Many of us have a sense of color-mixing among trichromats. There’s this classic image of the primary and secondary colors of light achieved by overlapping monochromatic circles of primary colors.

We overlap the red, green, and blue in a triangle to produce magenta (red + blue), cyan (blue + green), yellow (green + red), and white (red + blue + green). We have three distinct cone receptors in our retinas, sensitive to red, green, and blue. So this all makes good sense.

But birds have four cones and can seen into the ultraviolet. Researchers say this gives them an additional dimension of color vision. Imagine red + ultraviolet. You can’t: we don’t have a name for that mixture, nor can we visualize it. A color mix square would be called for. Actually, that wouldn’t work.

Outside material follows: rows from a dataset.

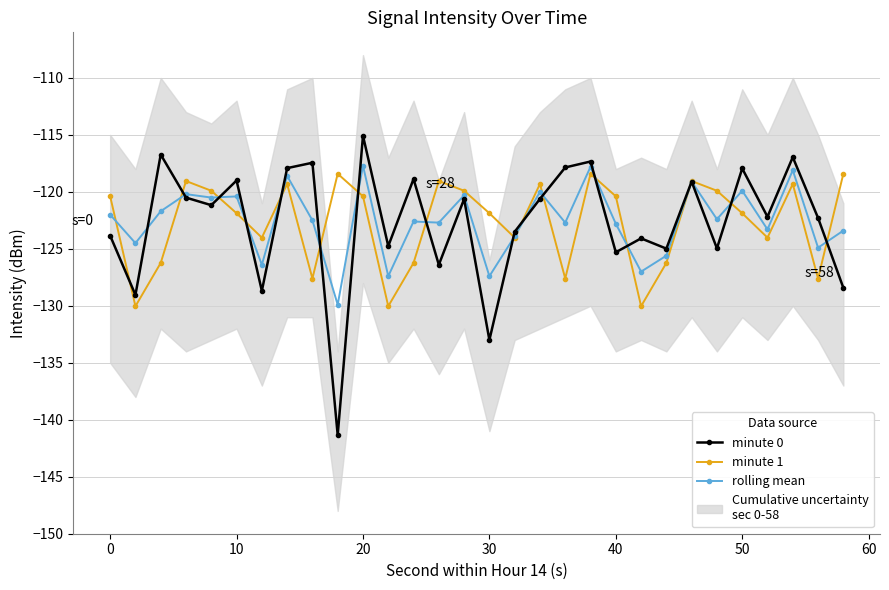

True or false: minute 1 has more than 2 points higher than both neighbors.

True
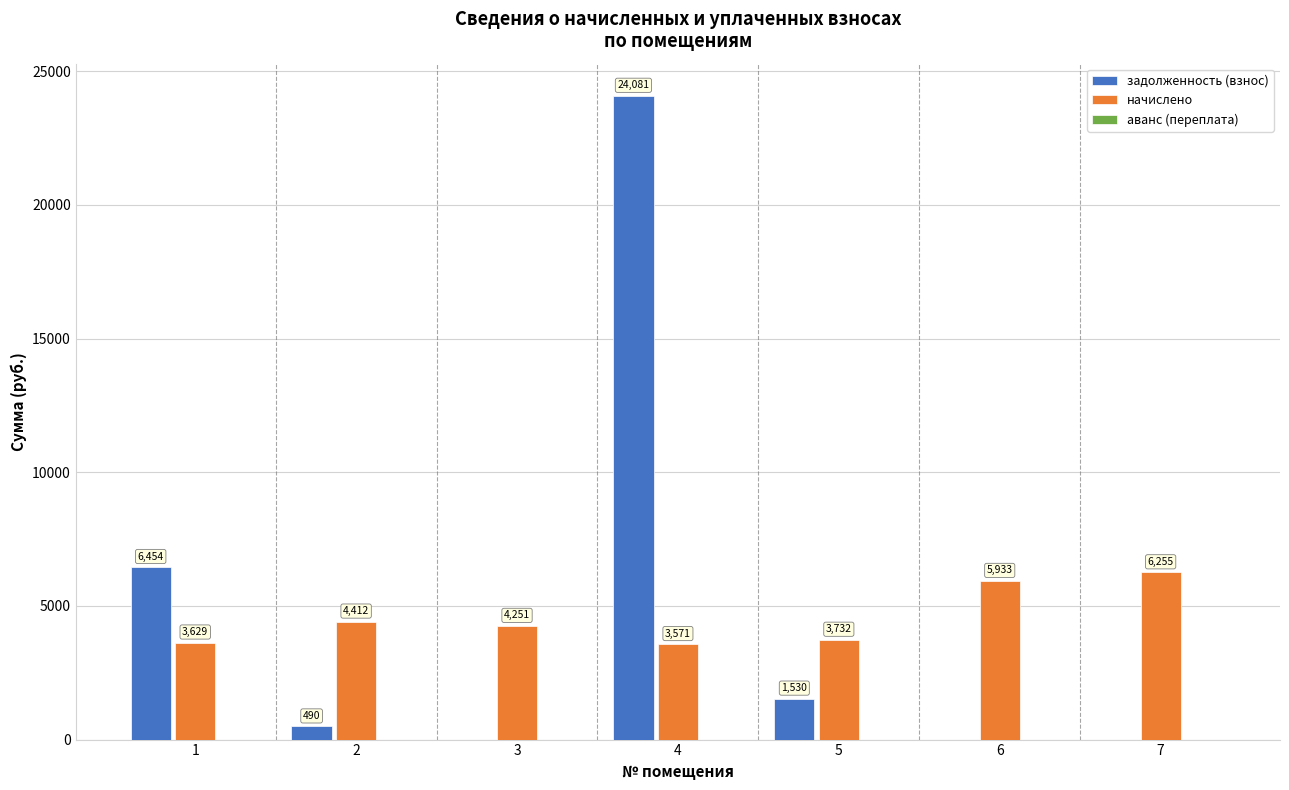

Which series changed the most between 4 and 7?

задолженность (взнос)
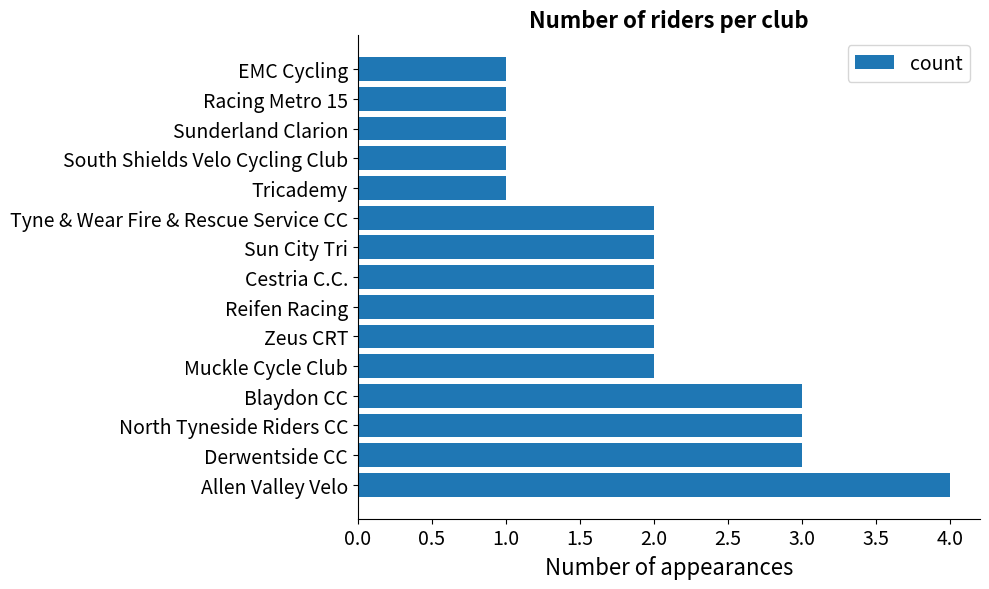

What is the difference between the maximum and second lowest values?

3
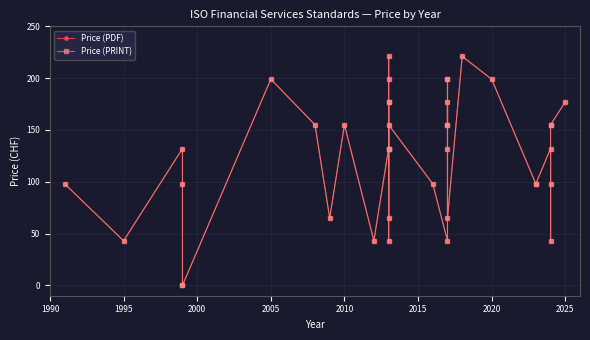

How many lines are shown in the chart?

2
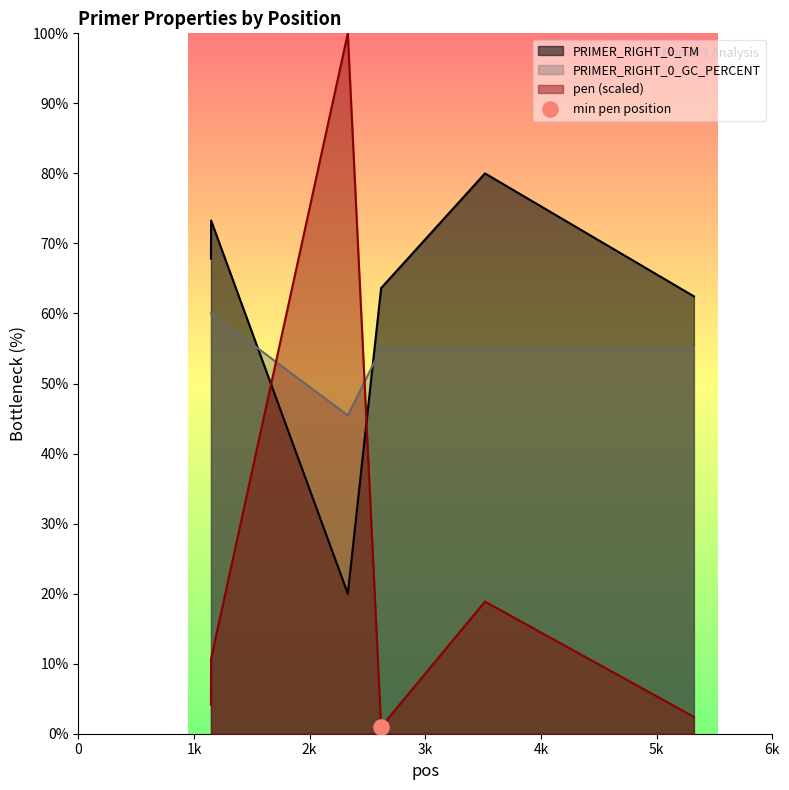

At which category is the sum across all series the highest?

2330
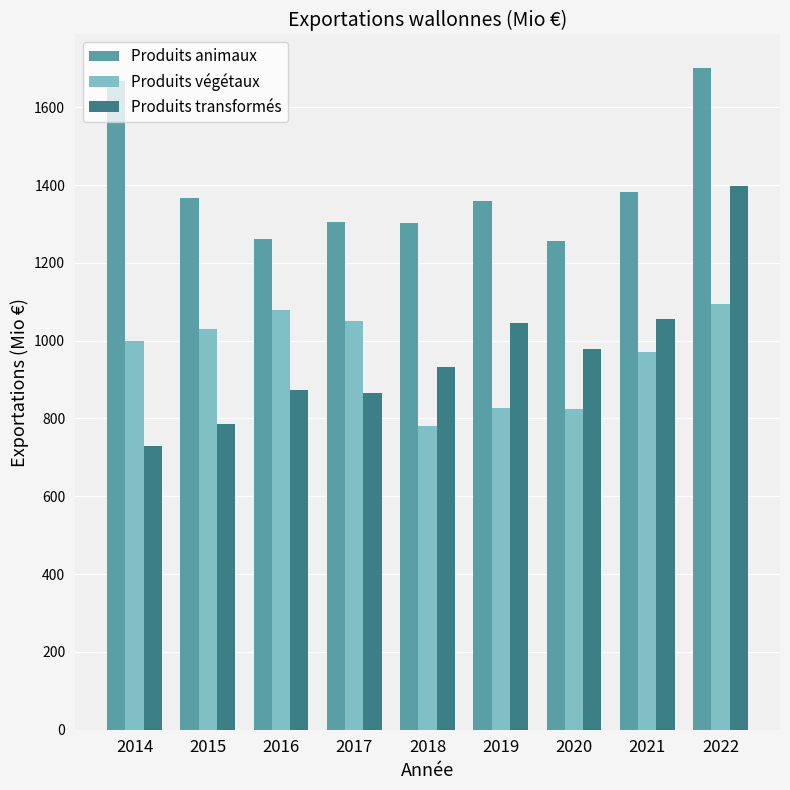

How many data points in Produits transformés are less than 931?

4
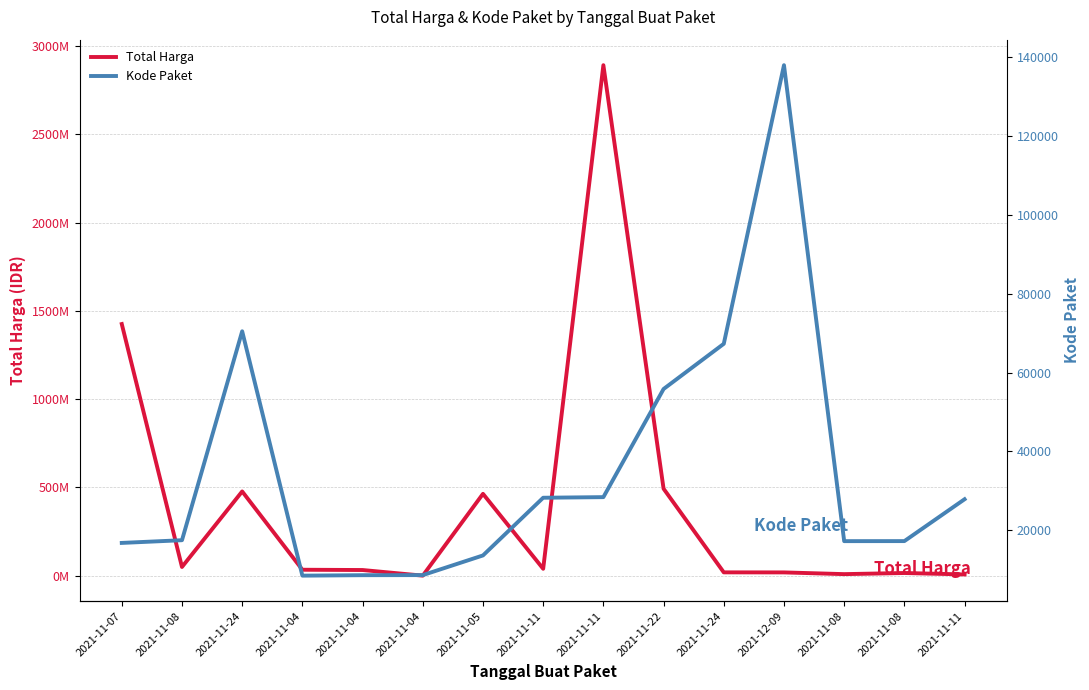

How many data points in Total Harga are above 34000000?

7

Seems the number of possible color-mixing outcomes is 2^n – 1, where n is the number of primary colors. Three primary colors yields 2^3 – 1 = 7 outcomes (R, G, B, M, C, Y, W). Then four primary colors produces 15 outcomes. But the color mixing square can only accommodate 13. How unfortunate. Downright unlucky!

Here’s what I got when I tried to populate the cells of a color mixing square. D-oh! Now I’m getting why an extra dimension of color is called for here.

For many more details and implications, check out the Science Friday segment below.

When I say I’m a big fan of SciFri and appreciate the science communication work that host Ira Flatow does, you might suspect a “but” is sure to follow. Who am I to disappoint?

Listen again to the minute from 13:15 to 14:15. I cringed when I heard this over the air the first time through. Ladies, has this ever happened to you? Maybe it was the result of multitasking on Ira’s part, but I’m reticent to make excuses for him here. In any case: awkward. The guests maintained composure, so good for them. Still though… I hope I’m never that guy (but I probably have been).